Because they offered you a part of the protocol itself. Investor were provided with proportional number of ANC tokens using which they could govern the ecosystem and vote for new features to be implemented etc. To be fair, everyone knew that 20% interest rate will not be acheivable as the number of users grew. But apparently, Kwon had made up his mind that 20% is the interest rate for the forseeable future.
So, more and more people invested in UST and anchor protocol. As it was listed on more exchanges, it gain more popularity because of low fess, fast transaction speed and so on. As more and more UST was created, more and more LUNA was being burned. This decreased the supply of LUNA and therefore, increased its price.
But everyone was aware of the issue of depegging. A major one happened because of a DeFi protocol called Abracadabra. We will not be delving into that. However, the creators were aware that depeg is not good for the ecosystem and a failsafe needs to be there. Luna Foundation Guard was thus set-up. They decided to keep reserves of Bitcoins. These bitcoins would be used to buy back the UST if the price is less than a dollar. They held about $3.5 billion worth of Bitcoins before the tragedy along with many other cryptocurrencies.
The reserves were setup so that people will sell UST for corresponding amount of BTC and other crypto like AVAX etc from the reserves. This would reduce the sell pressure on LUNA. But it worked only on papers.
How did LFG get the money to buy Bitcoin and other crypto for reserve?
For every mint and burn in LUNA/UST pair, a small fees was charged. This fees was initially kept as a reserve. In first governance vote, it was decided to burn all the crypto collected as fees. Then most of it was converted to UST. Atlast it was decided to buy BTC for the reserve using the fees.
So what happened?
A massive amount of UST (approx 85 million) was sold that began the crash. People began to sell their UST for other stablecoin or for LUNA to make a quick buck. More and more UST was being burned, while more and more LUNA was being minted. This lead to decrease in LUNA's price which further lead to people selling off their LUNA which further decreased the price. So, more and more LUNA was being created and sold. Finally, the marketcap of LUNA was below that of UST and the death spiral began.
Luna Foundation Group began selling BTC to buy back more UST to restore the peg but there was no coming back. Within a week, approximately 45 billion dollars were wiped off of market. Apparently, Do Kwon dissolved Terraform Labs before the collapse of the currency. There are also speculations that the attackers also opened short positions on LUNA and BTC knowing that LUNA will go into death spiral and LFG selling BTC will decrease its price.

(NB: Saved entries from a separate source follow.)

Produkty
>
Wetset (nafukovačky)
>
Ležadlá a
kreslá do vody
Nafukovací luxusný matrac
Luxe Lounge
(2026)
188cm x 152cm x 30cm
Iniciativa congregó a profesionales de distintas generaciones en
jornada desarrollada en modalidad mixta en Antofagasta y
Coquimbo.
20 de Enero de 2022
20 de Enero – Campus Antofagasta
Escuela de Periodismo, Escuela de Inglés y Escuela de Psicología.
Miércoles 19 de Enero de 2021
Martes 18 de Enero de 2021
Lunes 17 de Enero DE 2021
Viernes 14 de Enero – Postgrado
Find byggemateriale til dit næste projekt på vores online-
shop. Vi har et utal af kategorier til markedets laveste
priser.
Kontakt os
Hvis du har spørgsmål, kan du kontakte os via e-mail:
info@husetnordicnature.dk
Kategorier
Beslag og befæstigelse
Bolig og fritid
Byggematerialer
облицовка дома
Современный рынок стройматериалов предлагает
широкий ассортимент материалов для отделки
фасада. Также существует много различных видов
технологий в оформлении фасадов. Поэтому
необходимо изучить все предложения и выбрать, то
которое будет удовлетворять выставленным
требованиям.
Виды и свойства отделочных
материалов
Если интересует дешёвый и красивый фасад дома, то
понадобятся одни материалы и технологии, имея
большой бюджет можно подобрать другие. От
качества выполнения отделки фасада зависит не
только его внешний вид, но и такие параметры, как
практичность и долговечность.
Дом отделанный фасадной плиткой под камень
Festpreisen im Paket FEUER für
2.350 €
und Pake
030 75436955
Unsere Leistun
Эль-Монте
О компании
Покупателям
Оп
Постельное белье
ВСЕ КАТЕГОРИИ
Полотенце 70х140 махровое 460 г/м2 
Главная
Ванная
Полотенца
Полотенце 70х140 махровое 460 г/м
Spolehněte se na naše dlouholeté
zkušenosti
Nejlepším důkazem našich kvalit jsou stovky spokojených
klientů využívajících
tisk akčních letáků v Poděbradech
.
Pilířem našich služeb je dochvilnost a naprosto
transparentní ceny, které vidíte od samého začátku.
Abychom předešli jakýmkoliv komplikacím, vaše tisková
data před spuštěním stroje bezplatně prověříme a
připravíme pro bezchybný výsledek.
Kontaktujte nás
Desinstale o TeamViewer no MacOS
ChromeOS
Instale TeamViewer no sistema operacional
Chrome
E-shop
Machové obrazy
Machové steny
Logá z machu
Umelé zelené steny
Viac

Here's a reddit post and another published in March where a user raised their concern regarding the pegging mechanism and the staking rewards and here's a reddit comment too regarding the same. Here's a tweet too. So many innocent people lost their money in Terra. Even though there were so many speculations, Do Kwon paid no attention. And the people invested, so called LUNAtics followed.
DYOR before investing in any crypto or stock or whatever commodity guranteeing you hefty returns for doing nothing. Only invest what you can afford to lose is the strategy to be followed.